Not only that, but when you really do have a big event going on, it’s hard to top your rhetoric from every other weekend. If all your Saturday tweets are ecstatic escapes into ALL CAPS territory, you’ll have a hard time expressing how super, really, amazingly, incredibly stoked you are that 15 people are getting baptized the next day. Adjectives run out at some point, as do Twitter characters.

God Meets Us in the Ordinary

So, my pastor friends, please be encouraged by a few simple truths.
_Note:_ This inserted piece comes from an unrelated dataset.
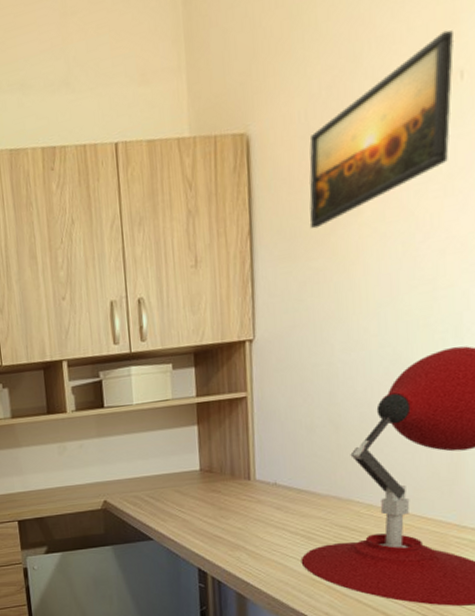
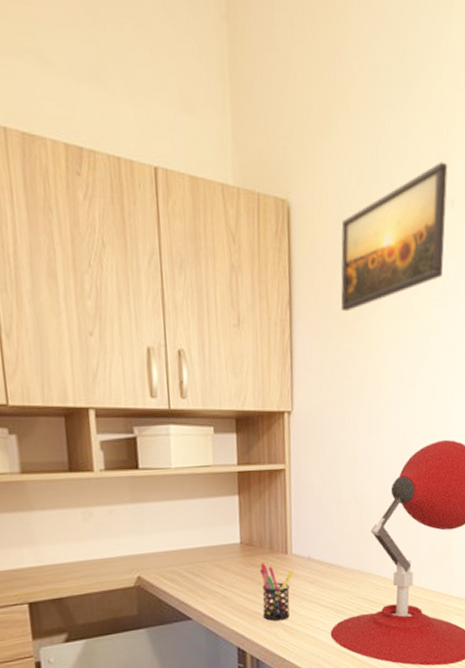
pen holder: none [220,488,258,546] -> present [259,563,294,622]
First, let’s not overemphasize the dramatic results of one incredible worship service and underemphasize the long-term results of faithful, ordinary church-going. The week in, week out routine of gathering with God’s people and listening to God’s Word is not a waste, even if your people walk out the door on a given Sunday and can’t recall the second point in your sermon. It’s the cumulative effect of our practices that matters, not the spectacular experience of the moment. Sometimes, it’s not one sermon that changes a life, but 1000 sermons.

Secondly, be thankful for the days when God performs open-heart surgery on us through His Word. But remember that most Sundays, God is extending health to us through the faithful proclamation of His Word and the fellowship of believers who stir us up to love and good deeds.

Third, let’s not downplay the ordinary Sundays – the beauty of God’s service to His children on non-holiday weekends, the Sundays that don’t stand out on the calendar. After all, it’s the God who meets us in the ordinary means of grace that we can get super stoked about.